212 — Equation-oriented specification of neural models for simulations

Stimberg et al (10.3389/fninf.2014.00006)

Read on 20 March 2018
#neuroscience  #simulation  #neural-network  #model  #neural-models  #spiking-neural-network  #python 

Though this paper is a bit older — it’s from 2014 — it discusses neural simulation on computer architecture, which is a field that is not only gaining in popularity now (vis-a-vis neuromorphic computing) but is also really, really cool.

The authors propose a mathematical, equation-based system for assigning complex behavior to neural models, and implement this specification in the Brian2 simulator framework.

Brian2, which has seen plenty of recent development, is a powerful, open-source spiking neural network simulator based upon a clock-driven event cycle.

The premise of this specification is that neuronal membrane potentials follow complex formulae and modeling real neurons — even with the best science available today — is still very difficult.
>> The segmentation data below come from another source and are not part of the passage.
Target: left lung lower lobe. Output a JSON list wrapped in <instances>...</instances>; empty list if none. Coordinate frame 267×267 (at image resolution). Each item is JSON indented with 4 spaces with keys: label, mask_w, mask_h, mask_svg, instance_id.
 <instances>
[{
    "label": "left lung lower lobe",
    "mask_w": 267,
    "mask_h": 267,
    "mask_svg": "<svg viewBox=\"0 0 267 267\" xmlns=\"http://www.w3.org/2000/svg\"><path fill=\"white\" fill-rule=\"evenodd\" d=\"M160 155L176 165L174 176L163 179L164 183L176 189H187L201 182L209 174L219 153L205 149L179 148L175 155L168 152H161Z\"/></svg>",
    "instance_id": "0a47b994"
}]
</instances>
State of the art neuron models still deviate pretty severely from the real thing.

So how do you build a simulator that can grow as the field learns more about neurons? Let the user define the model equations.

As neuroscientists learn more about neurons, they can improve the equations that are fed into the model. When researchers want a faster and rougher approximation instead, they can dial the complexity back down and generate results based upon simpler models, like the famous Leaky Integrate and Fire model, or the Hodgkin-Huxley model.

I’ve played a bit with Brian and it’s a very exciting platform for a variety of reasons; but my favorite aspect of it is how accessible the code is to a newcomer. (Much like the rational behind PyTorch, the developers decided it was worth sacrificing some performance in the pursuit of readability and intuition.)